Kucinich got a big laugh, and the others - former Sen. John Edwards of North Carolina, New Mexico Gov. Bill Richardson, Sen. Joe Biden of Delaware, Sen. Chris Dodd of Connecticut and former Sen. Mike Gravel of Alaska - did get to highlight their differences over Iraq troop withdrawal strategies.
But otherwise, the debate fell into a now-familiar pattern.
Obama turned questions about his experience into his claim to be the anti-establishment choice for change. Clinton referred to the anger she faces from Republicans as a sort of badge of courage heading into the 2008 elections.
And the others tried to get heard where they could.
The opening question was about Biden's recent comment that Obama was "not yet ready" to be president because of his recent statements about international diplomacy.
Biden, one of the most senior members of the U.S. Senate, has criticized Obama for saying he would launch unilateral military action inside Pakistan if the United States had enough information to target terrorists hiding there.
Meanwhile, Clinton has called it "naive" for Obama to say at an earlier debate that he would agree to meet with the leaders of adversarial nations like Iran and North Korea within his first year in office.
Obama dismissed some of the criticism as "political maneuvering" and said he didn't think presidential candidates should be ambiguous about their approaches to diplomacy.
"And it is my belief that we need a fundamental change if we're going to dig ourselves out of the hole that George Bush has placed us in," Obama said. "And that's going to require the kind of aggressive diplomacy - preparation, yes, but aggressive diplomacy, the personal diplomacy of the next president - to transform how the world sees us. That is ultimately going to make us safer."
Clinton was the subject of the second question, as her rivals were asked about her high negative ratings in polls and whether she was too polarizing or too closely linked to the "failed politics of Washington" to win in 2008.
Edwards, who currently is running neck and neck with Obama and Clinton in Iowa polls, said voters elected Democrats expecting big changes in 2006.

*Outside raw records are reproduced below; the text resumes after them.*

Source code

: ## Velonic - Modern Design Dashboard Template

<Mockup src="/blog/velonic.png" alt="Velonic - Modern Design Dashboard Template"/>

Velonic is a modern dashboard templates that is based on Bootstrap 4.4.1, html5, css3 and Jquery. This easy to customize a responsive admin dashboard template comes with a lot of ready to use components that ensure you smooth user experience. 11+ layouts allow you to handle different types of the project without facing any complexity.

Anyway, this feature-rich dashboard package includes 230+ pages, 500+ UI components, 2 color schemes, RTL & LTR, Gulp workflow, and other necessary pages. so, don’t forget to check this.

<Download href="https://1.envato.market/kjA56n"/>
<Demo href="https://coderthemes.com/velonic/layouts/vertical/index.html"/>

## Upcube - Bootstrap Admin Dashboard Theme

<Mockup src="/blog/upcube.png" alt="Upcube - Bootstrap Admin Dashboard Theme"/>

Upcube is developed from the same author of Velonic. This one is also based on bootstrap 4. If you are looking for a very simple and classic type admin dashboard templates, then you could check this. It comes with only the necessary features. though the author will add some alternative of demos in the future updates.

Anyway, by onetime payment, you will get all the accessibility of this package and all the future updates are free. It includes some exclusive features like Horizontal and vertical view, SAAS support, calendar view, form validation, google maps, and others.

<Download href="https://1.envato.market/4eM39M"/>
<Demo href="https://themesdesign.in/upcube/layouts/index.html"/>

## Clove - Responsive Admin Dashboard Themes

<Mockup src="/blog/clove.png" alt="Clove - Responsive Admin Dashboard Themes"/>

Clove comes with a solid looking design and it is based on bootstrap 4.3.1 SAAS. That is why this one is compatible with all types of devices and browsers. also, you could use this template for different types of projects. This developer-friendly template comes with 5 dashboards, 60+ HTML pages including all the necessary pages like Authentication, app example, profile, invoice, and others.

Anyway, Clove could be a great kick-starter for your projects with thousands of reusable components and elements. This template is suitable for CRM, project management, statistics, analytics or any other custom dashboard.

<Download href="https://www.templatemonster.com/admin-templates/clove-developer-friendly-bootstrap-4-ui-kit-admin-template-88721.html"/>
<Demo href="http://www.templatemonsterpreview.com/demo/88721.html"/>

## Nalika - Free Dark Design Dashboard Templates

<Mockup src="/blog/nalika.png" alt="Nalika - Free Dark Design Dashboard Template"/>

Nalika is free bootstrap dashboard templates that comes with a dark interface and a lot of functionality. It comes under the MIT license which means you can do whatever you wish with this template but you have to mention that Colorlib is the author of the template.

"America wants change in the most serious way. And if we become the party of status quo in 2008, that's a loser," Edwards said.
As she has throughout the campaign, Clinton downplayed differences with her Democratic rivals, instead aiming her barbs at Republicans like Karl Rove, the GOP strategist and former White House adviser who drew attention to Clinton's high negative ratings last week.
"Well, I don't think Karl Rove's going to endorse me," Clinton said. "That becomes more and more obvious. But I find it interesting he's so obsessed with me. And I think the reason is because we know how to win."
Some of the sharpest disagreements in Sunday's debate took place on the second tier.
New Mexico Gov. Richardson, who billed himself as the candidate of both "change" and "experience" in the race, was asked to defend his plan for a rapid pull-out of troops within six-months, including tens of thousands of so-called "residual forces" that other Democrats concede will be needed temporarily.
"And it's critically important that we do this with an orderly timetable, but what is key is all of the troops out - no residual forces," Richardson said. "You leave residual forces behind, the peace cannot begin."
Biden, who favors a plan to split Iraq into three, semi-autonomous regions, said it would be dangerous to withdraw as rapidly as Richardson was pledging.
"If we leave Iraq and we leave it in chaos, there'll be regional war," Biden said. "The regional war will engulf us for a generation."